*PAGE TEXT:*
Moshe Kraus: The Holocaust’s foremost unsung hero

By Emily Amrousi, Israel Hayom

In 1986, a 78-year-old man named Moshe Kraus died in Jerusalem. You probably don’t recognize the name. He was never commemorated in any way. He is not mentioned in any Holocaust encyclopedias. But Moshe Kraus is responsible for the largest rescue operation during the Holocaust, on a huge scale. German industrialist Oskar Schindler, with his resourcefulness and courage, managed to save 1,200 Jews; Kraus saved tens of thousands.

Historians are divided on the exact number, but the most conservative estimate talks about at least 40,000 people, and some estimates are even as high as 100,000 Jews who escaped the Nazis in Hungary thanks to this daring man.

*LIST OF TASKS:*
**a)** List every figure written in digits in the article about Moshe Kraus.
**b)** Carry the article about Moshe Kraus forward from its final sentence.

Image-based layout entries
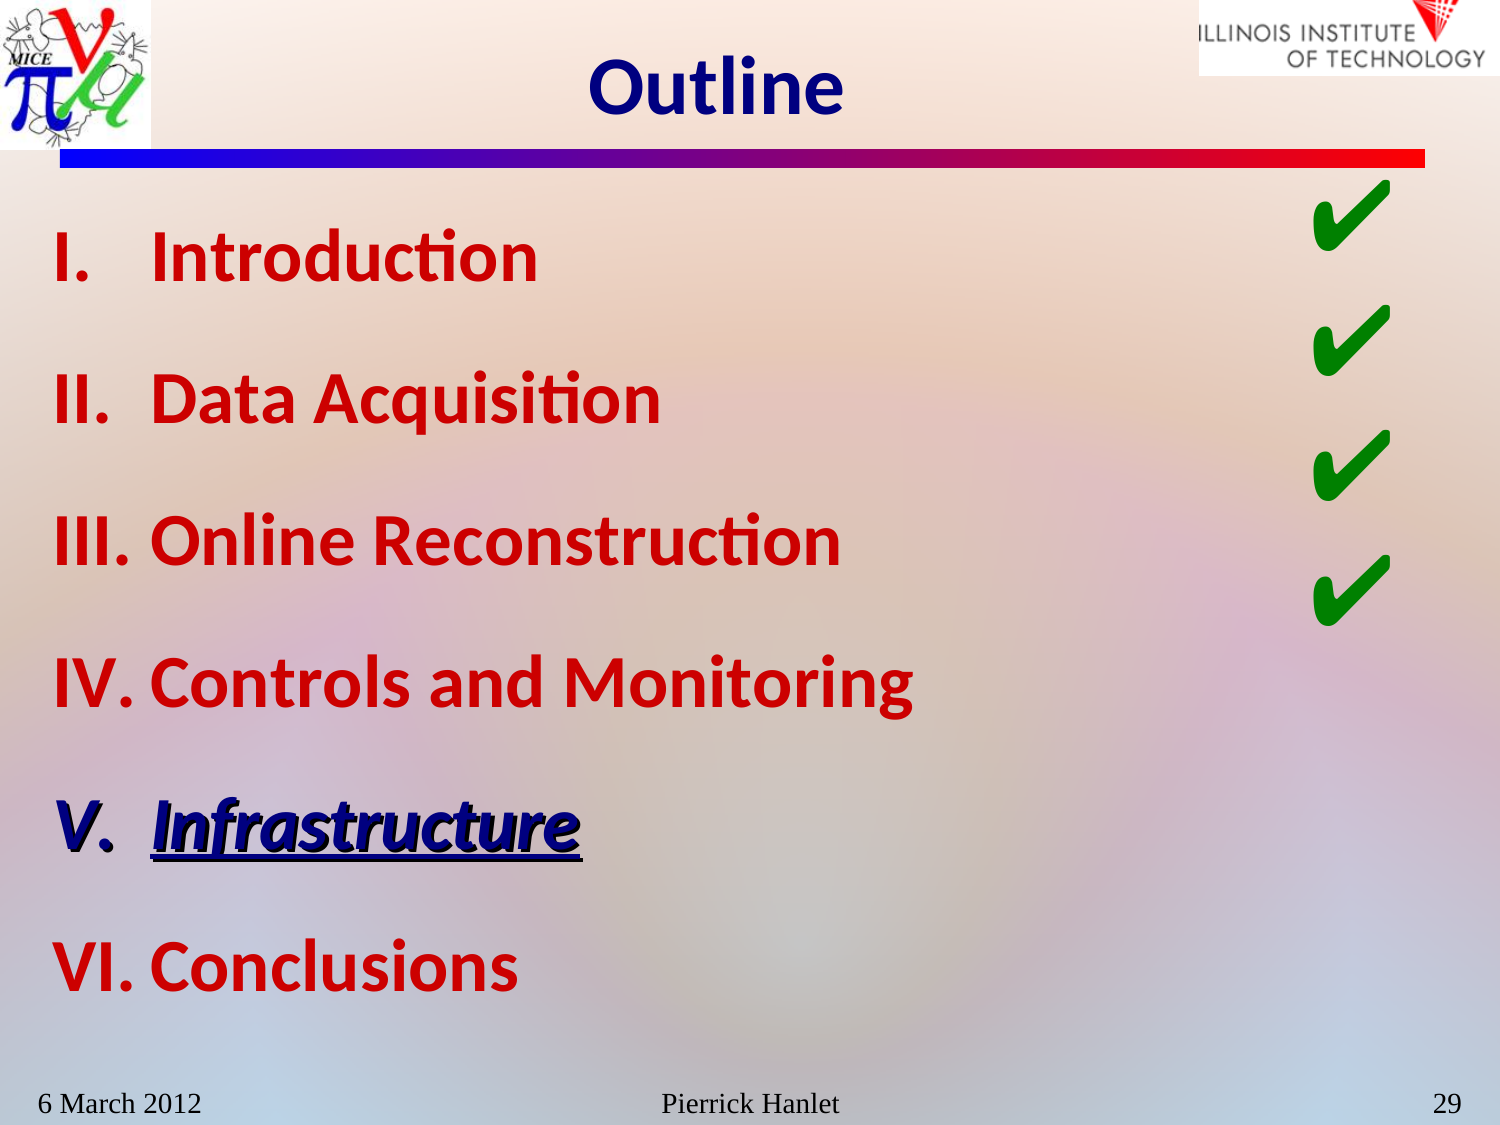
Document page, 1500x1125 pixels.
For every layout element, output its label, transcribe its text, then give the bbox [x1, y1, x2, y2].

text_box Introduction Data Acquisition Online Reconstruction Controls and Monitoring Infrastructure Conclusions [37, 187, 1463, 1078]
title Outline [234, 38, 1200, 151]
text_box [1297, 149, 1425, 893]
picture [0, 0, 1500, 1125]
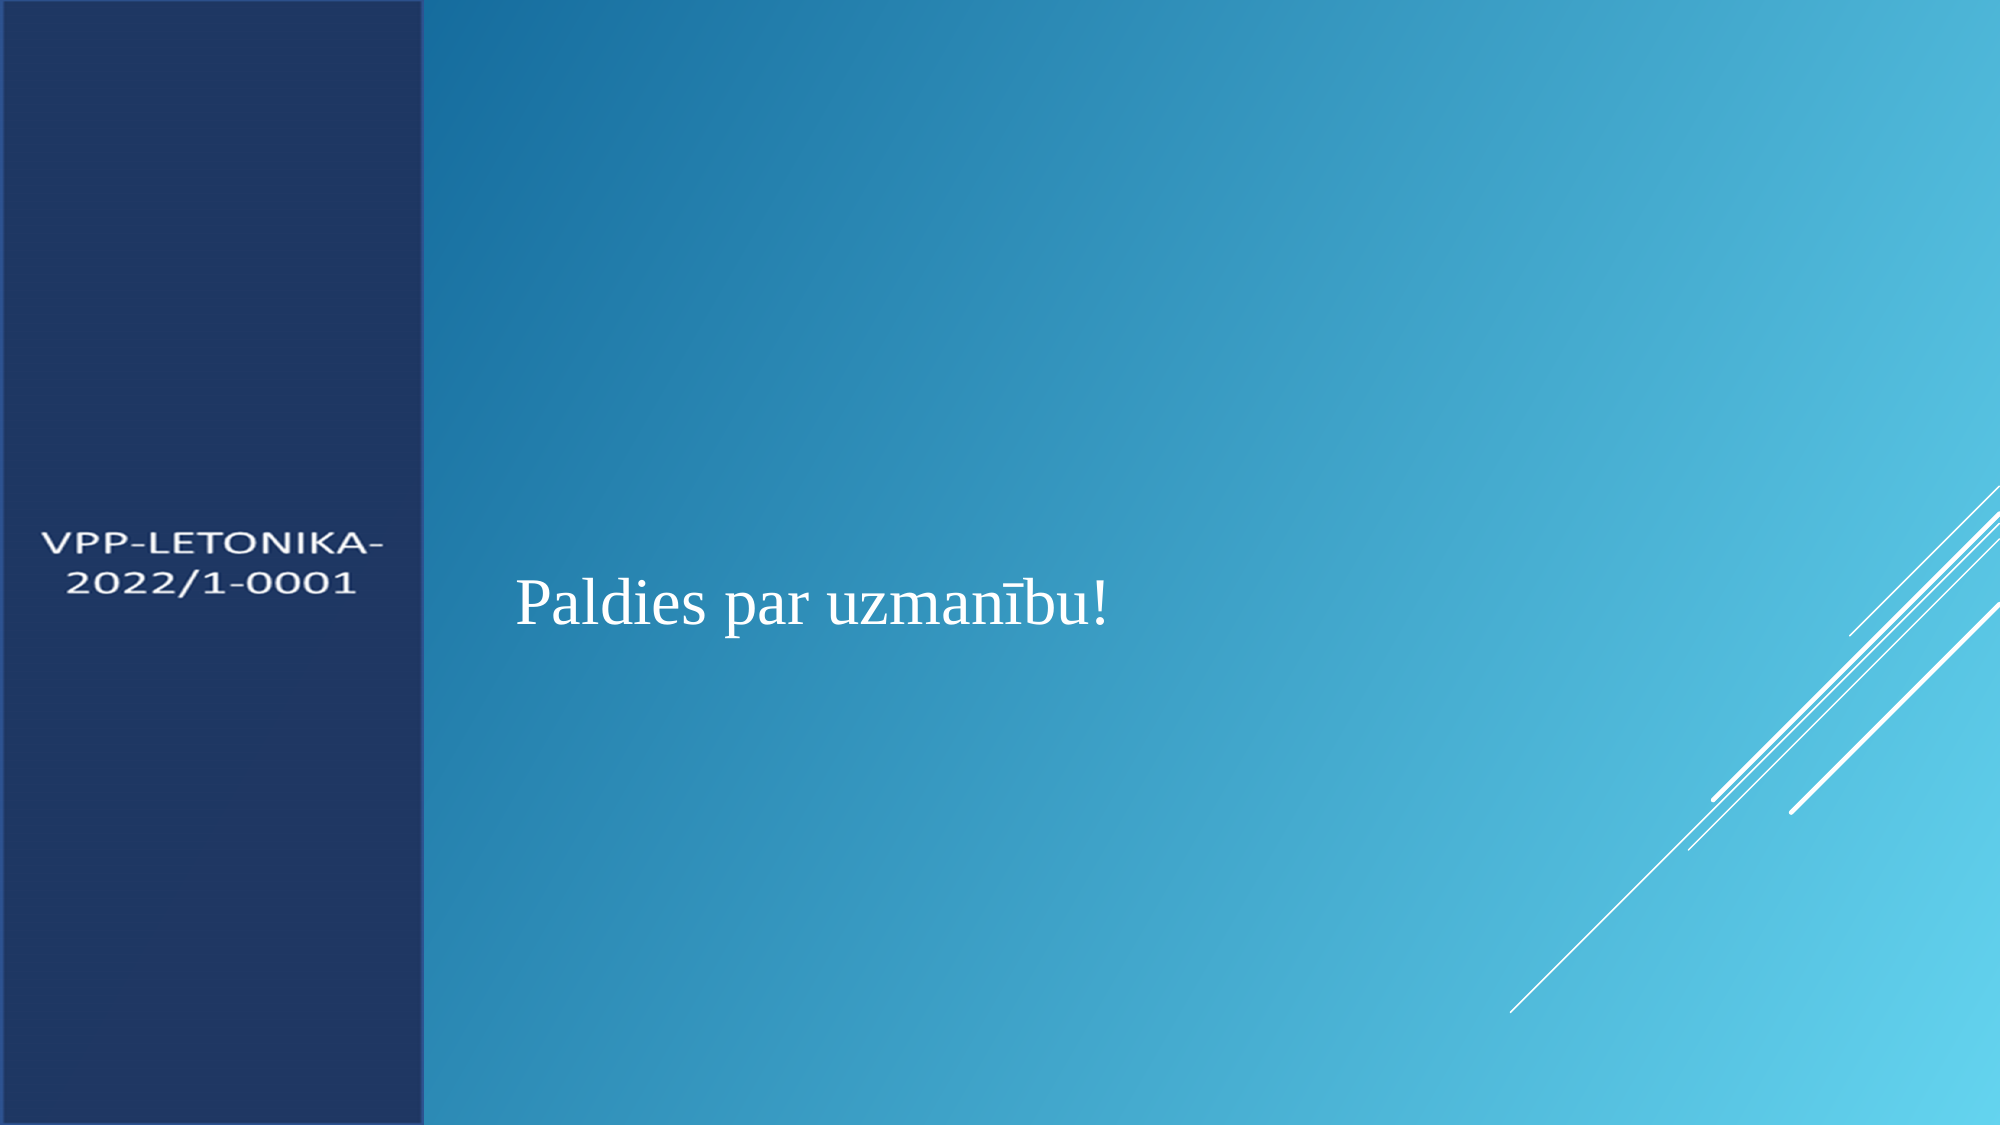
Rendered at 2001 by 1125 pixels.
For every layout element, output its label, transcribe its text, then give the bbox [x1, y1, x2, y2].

*FINAL RESULTS:*
**a)** 1986, 78, 1,200, 40,000, 100,000

**b)**
The year is 1944. The Nazis are stepping up the pace and sending more and more Jews to their deaths in efforts to quickly complete the extermination of Hungary’s Jewry. A spacious glass factory located at 29 Vadasz Street in Budapest is granted extraterritorial status under the auspices of Switzerland. Some 3,000 Jews barricade themselves inside this building, dubbed the Glass House, for three months.

More and more homes in Budapest are turned into Swiss “safe houses,” barring entry to Germans and the local complicit Hungarian authorities, and housing thousands of Jews. The Swiss embassy grants 40,000 Jews certificates making them foreign Swiss nationals. Tens of thousands of additional documents are forged while the Swiss turn a blind eye. Young, brave Jews disguised as Nazi officers roam the streets handing out these documents to Jews, and all of this is orchestrated by Kraus.

Among the Glass House survivors are many prominent Jews, including Moshe Shkedi, the father of former commander of the Israeli Air Force Maj. Gen. Eliezer Shkedi. “My father lived because of the Glass House,” Shkedi says. “His parents and all his brothers were murdered. The important message is that not only Christians saved Jews during the Holocaust. Jews also managed to save thousands.”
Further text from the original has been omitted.